Let's try to fit this distribution with a bump. For this, we can define the two fit functions:

**Null hypothesis:** Our fit function is a flat constant background with a Gaussian signal on top of it.

$$
\begin{equation}
f(x|C,\mu\,\sigma) = C + \mathcal{N}(x,\mu,\sigma)
\end{equation}
$$

**Alternative hypothesis:** Our fit function is just a flat constant background with no excess.


$$
\begin{equation}
f(x|C) = C 
\end{equation}
$$

For each of these, we can define the likelihood by summing over our $N$ bins with value $x_{i}$ and number of events $y_{i}$ and treating the number of events in each bin as an independent Gaussian with an uncertainty given by $\sigma_{i}=\sqrt{y_{i}}$. We can write the total likelihood and log-likelihood for the total dataset as:

$$
\begin{eqnarray}
 \mathcal{L}(\theta_{i} | x_{i},y_{i}) & = & \prod_{i=0}^{N}\frac{1}{\sqrt{2\pi\sigma_{i}^{2}}}\exp\left(-\sum_{i=0}^{N} \frac{(y_{i}-f(x_{i}|\theta_{i})^2}{2\sigma_{i}^{2}}\right) \\
 \log\left(\mathcal{L}(\theta_{i} | x_{i},y_{i})\right) & = &  -\sum_{i=0}^{n}\log\left(2\pi\sigma_{i}^{2}\right) - \sum_{i=0}^{N} \frac{(y_{i}-f(x_{i}|\theta_{i}))^2}{2\sigma_{i}^{2}}
\end{eqnarray}
$$

Our log-likelihood ratio is then just the difference between the two log-likelihoods where we replace $f(x)$ with the appropriate hypothesis. Let's write this all out in lmfit and do the calculation.

————————

### Requirement A
Answer these questions about the text on fitting a bump, one line each:
(i) What uncertainty does it assign to the number of events in each bin?
(ii) What fit function does it give for the alternative hypothesis?
(iii) In what does it say the calculation will be written out?

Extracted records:
————————

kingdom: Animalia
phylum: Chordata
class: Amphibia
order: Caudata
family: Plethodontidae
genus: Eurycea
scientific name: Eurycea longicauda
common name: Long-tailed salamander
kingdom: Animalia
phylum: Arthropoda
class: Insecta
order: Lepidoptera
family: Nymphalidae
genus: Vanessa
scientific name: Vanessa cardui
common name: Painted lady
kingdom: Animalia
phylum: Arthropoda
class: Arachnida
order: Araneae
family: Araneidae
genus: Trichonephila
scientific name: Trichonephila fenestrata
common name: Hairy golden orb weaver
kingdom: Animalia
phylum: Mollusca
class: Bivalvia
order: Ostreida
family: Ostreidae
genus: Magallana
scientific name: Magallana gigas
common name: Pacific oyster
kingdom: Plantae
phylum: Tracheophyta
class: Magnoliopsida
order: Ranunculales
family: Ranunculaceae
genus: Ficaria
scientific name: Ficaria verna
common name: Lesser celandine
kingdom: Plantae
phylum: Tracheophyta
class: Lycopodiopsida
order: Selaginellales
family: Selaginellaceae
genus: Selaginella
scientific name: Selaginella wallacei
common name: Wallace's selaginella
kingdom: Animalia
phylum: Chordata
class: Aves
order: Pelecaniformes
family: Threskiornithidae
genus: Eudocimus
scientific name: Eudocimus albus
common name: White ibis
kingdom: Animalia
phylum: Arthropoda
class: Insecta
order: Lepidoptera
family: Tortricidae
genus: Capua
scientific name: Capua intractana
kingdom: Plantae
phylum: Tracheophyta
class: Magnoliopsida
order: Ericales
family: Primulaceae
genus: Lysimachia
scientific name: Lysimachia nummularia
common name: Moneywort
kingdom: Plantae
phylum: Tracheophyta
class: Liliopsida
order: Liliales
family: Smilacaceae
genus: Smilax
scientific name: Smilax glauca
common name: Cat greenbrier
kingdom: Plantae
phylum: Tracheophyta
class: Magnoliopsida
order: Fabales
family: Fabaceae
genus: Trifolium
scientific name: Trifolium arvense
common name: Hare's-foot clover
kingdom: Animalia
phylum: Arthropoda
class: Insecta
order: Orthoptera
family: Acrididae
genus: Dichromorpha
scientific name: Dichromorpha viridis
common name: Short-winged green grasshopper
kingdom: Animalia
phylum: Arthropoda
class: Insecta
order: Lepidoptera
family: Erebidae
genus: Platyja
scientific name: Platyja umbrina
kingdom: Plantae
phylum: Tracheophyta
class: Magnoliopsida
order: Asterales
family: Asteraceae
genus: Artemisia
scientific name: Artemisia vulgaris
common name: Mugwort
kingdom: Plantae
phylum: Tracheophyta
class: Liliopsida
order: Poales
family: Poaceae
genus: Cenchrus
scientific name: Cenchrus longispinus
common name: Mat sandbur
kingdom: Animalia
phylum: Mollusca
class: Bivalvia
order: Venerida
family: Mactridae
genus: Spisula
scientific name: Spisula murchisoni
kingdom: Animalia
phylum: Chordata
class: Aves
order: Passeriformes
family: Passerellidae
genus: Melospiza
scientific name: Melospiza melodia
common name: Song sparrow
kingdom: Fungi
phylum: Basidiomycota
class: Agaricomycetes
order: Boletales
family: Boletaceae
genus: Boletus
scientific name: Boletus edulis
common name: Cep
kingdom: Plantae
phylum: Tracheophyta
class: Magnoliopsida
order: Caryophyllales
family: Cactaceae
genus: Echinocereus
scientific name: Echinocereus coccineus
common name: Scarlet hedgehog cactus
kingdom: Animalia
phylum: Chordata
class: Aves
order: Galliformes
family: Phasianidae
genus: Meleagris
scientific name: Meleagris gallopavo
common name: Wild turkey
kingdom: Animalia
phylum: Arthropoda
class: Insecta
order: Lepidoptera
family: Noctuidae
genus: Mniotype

————————

### Requirement B
Pull out the records from the first line through the line that contains "order: Selaginellales", both included. Reproduce those lines unchanged and give nothing else.

### Task answer A
(i) σᵢ = √yᵢ, the square root of the number of events in that bin.
(ii) A flat constant background with no excess, f(x|C) = C.
(iii) In lmfit.

### Task answer B
kingdom: Animalia
phylum: Chordata
class: Amphibia
order: Caudata
family: Plethodontidae
genus: Eurycea
scientific name: Eurycea longicauda
common name: Long-tailed salamander
kingdom: Animalia
phylum: Arthropoda
class: Insecta
order: Lepidoptera
family: Nymphalidae
genus: Vanessa
scientific name: Vanessa cardui
common name: Painted lady
kingdom: Animalia
phylum: Arthropoda
class: Arachnida
order: Araneae
family: Araneidae
genus: Trichonephila
scientific name: Trichonephila fenestrata
common name: Hairy golden orb weaver
kingdom: Animalia
phylum: Mollusca
class: Bivalvia
order: Ostreida
family: Ostreidae
genus: Magallana
scientific name: Magallana gigas
common name: Pacific oyster
kingdom: Plantae
phylum: Tracheophyta
class: Magnoliopsida
order: Ranunculales
family: Ranunculaceae
genus: Ficaria
scientific name: Ficaria verna
common name: Lesser celandine
kingdom: Plantae
phylum: Tracheophyta
class: Lycopodiopsida
order: Selaginellales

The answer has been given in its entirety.